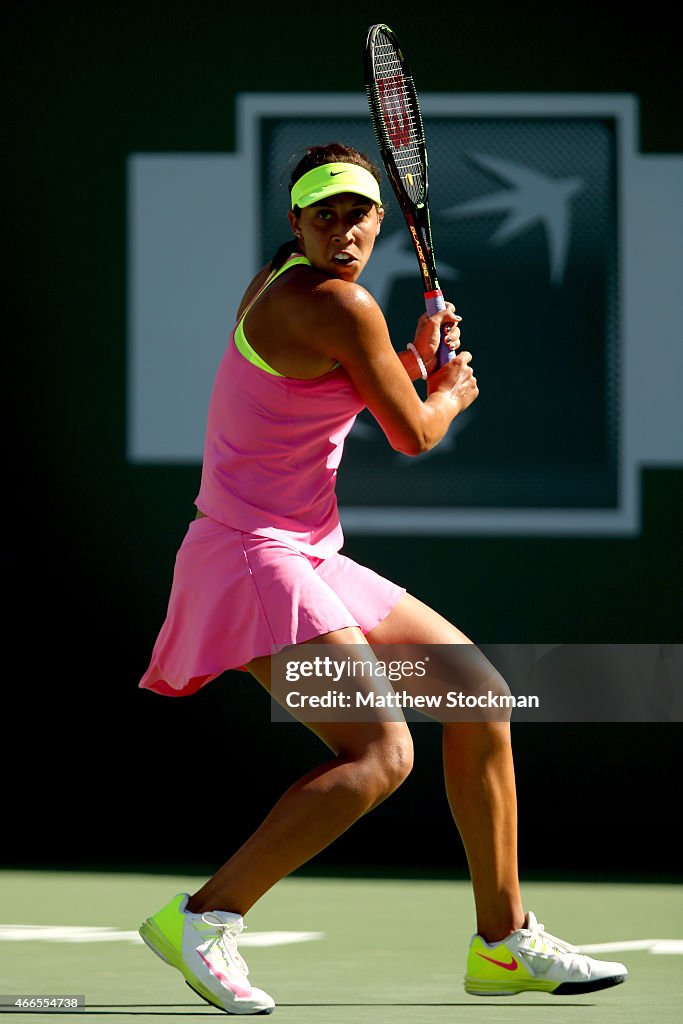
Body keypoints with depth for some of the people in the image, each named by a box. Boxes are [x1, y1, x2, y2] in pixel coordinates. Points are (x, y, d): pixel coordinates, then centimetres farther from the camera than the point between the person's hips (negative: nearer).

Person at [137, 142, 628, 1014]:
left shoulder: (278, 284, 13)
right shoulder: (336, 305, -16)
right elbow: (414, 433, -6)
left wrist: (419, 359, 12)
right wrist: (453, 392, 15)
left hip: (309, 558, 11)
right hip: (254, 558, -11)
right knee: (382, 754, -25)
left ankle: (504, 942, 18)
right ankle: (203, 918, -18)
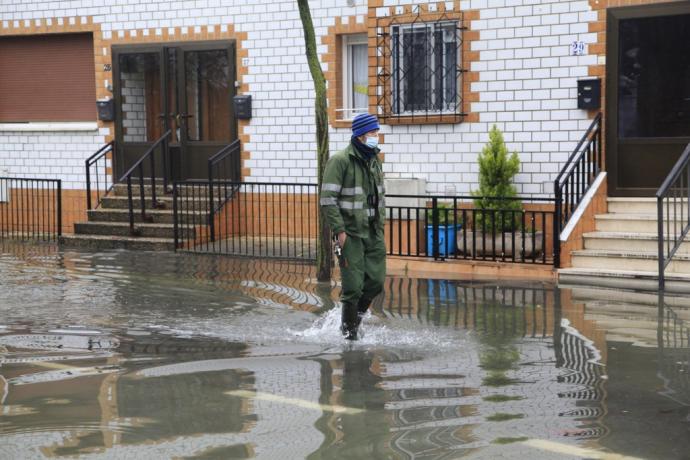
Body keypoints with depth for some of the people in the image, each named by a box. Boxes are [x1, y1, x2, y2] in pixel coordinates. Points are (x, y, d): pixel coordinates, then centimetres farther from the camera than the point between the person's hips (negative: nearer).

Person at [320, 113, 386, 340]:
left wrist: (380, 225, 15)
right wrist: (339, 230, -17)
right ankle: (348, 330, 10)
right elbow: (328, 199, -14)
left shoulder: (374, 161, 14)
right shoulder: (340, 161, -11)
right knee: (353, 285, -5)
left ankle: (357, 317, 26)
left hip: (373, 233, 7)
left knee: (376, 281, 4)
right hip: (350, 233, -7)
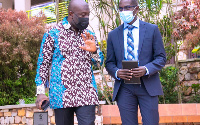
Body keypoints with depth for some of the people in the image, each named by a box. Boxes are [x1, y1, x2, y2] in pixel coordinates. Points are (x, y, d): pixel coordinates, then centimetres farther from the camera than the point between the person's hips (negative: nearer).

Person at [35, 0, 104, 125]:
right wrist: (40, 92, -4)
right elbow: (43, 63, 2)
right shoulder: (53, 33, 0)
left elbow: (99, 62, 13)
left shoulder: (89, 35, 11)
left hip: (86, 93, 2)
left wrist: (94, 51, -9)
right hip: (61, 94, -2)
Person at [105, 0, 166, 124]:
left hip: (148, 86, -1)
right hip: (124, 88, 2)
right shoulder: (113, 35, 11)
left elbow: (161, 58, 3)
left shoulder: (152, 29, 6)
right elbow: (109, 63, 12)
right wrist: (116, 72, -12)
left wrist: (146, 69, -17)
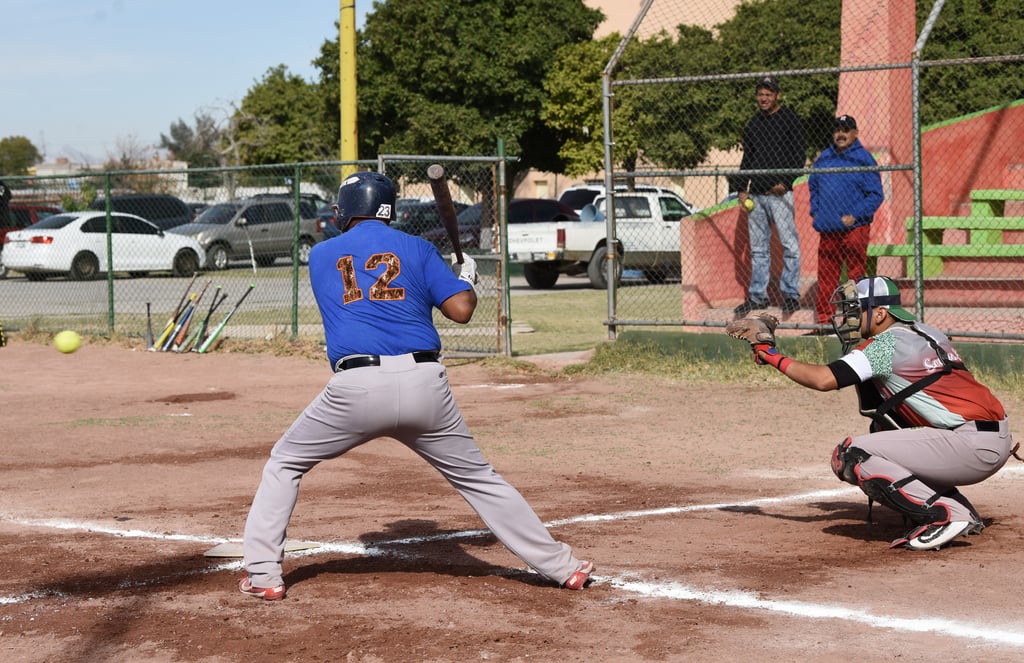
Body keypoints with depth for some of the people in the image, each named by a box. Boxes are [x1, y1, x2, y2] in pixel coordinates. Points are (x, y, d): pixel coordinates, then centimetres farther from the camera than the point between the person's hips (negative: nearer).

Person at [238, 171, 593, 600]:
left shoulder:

—————

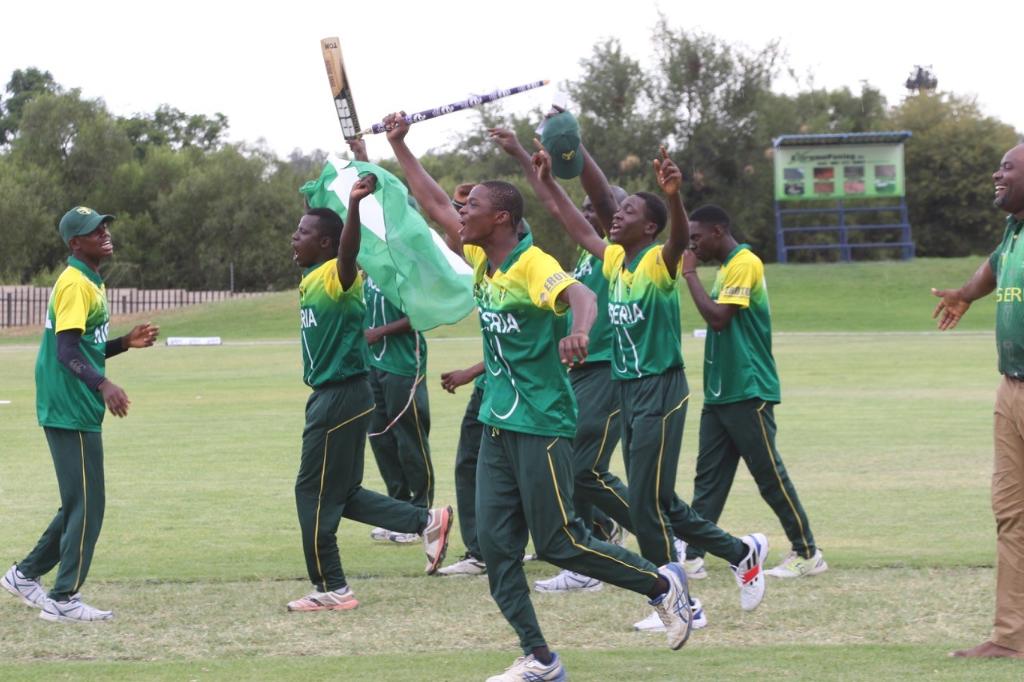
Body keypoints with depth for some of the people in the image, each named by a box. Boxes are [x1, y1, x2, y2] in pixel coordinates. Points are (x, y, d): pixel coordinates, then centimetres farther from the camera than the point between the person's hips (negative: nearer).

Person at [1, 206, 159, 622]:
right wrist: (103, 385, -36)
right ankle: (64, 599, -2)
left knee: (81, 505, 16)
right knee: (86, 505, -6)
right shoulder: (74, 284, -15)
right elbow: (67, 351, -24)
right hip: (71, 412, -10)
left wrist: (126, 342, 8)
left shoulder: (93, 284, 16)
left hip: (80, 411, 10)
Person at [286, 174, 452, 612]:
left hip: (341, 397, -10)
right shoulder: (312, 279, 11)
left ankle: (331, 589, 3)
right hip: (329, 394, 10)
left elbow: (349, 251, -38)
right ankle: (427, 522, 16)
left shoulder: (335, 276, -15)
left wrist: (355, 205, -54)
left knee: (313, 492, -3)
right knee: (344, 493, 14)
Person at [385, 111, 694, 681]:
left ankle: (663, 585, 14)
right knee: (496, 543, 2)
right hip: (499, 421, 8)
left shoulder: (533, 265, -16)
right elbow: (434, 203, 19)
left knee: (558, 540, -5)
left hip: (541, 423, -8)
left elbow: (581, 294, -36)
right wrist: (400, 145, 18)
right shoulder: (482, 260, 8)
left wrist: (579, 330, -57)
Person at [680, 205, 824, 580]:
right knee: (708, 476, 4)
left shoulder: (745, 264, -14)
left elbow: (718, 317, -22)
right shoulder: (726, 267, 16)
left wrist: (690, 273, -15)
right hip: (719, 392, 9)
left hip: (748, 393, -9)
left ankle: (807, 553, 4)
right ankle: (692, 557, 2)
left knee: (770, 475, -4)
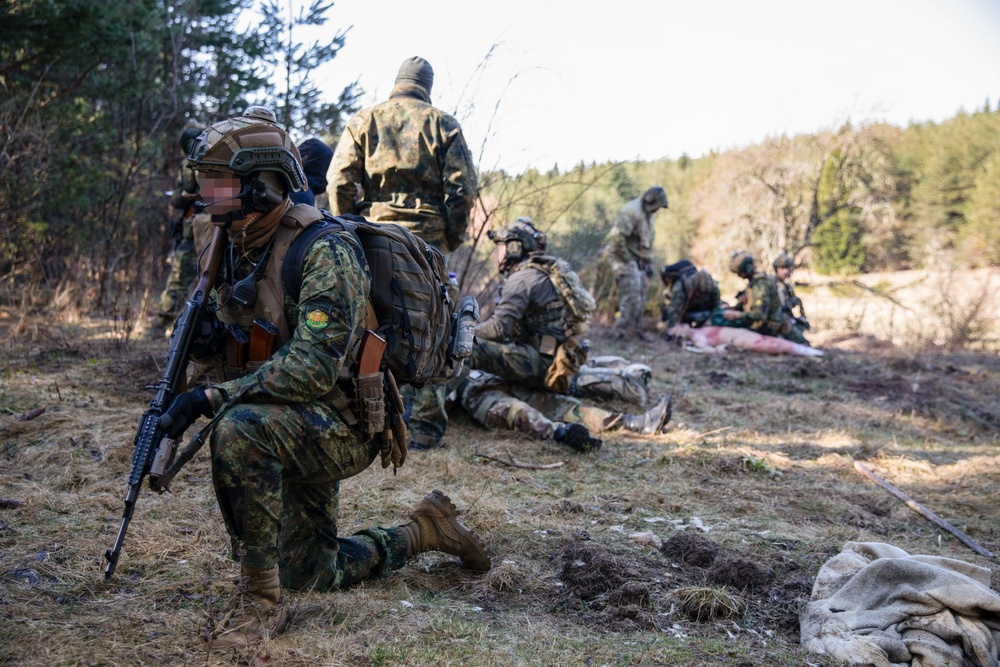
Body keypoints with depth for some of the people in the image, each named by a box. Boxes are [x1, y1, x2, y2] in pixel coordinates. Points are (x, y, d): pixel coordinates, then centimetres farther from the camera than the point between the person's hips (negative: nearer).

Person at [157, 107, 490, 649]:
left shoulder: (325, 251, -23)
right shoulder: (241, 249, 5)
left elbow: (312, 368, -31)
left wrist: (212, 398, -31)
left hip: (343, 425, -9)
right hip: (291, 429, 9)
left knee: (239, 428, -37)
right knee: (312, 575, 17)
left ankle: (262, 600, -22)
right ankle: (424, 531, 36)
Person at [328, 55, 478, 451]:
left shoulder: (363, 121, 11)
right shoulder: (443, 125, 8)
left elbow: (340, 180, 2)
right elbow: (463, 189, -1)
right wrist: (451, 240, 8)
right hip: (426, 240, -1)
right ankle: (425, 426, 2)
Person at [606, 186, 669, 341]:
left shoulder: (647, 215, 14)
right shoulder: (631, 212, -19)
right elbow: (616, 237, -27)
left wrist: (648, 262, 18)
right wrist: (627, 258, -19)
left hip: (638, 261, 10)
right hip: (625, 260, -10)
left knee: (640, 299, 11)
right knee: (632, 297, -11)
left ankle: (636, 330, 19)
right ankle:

—————

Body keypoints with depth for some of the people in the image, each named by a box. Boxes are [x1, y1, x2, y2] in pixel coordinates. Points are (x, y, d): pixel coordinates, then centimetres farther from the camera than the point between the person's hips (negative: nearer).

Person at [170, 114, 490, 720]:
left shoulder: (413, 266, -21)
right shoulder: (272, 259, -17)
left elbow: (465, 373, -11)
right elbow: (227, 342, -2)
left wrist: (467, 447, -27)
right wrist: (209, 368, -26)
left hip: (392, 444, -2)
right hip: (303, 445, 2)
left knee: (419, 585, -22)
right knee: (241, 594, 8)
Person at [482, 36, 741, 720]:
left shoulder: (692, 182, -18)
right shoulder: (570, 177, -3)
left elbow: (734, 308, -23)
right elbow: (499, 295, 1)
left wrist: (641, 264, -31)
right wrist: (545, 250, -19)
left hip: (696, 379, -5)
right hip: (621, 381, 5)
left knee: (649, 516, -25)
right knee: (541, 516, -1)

—————

§ **Задача**
Как будут выглядеть строки от строки с «right wrist: (451, 240, 8)» до строки с «right knee: (632, 297, -11)», если заменить в них «wrist» на «hand», не меняя больше ничего?

§ **Результат**
right hand: (451, 240, 8)
right hip: (426, 240, -1)
right ankle: (425, 426, 2)
Person at [606, 186, 669, 341]:
left shoulder: (647, 215, 14)
right shoulder: (631, 212, -19)
right elbow: (616, 237, -27)
left hand: (648, 262, 18)
right hand: (627, 258, -19)
left hip: (638, 261, 10)
right hip: (625, 260, -10)
left knee: (640, 299, 11)
right knee: (632, 297, -11)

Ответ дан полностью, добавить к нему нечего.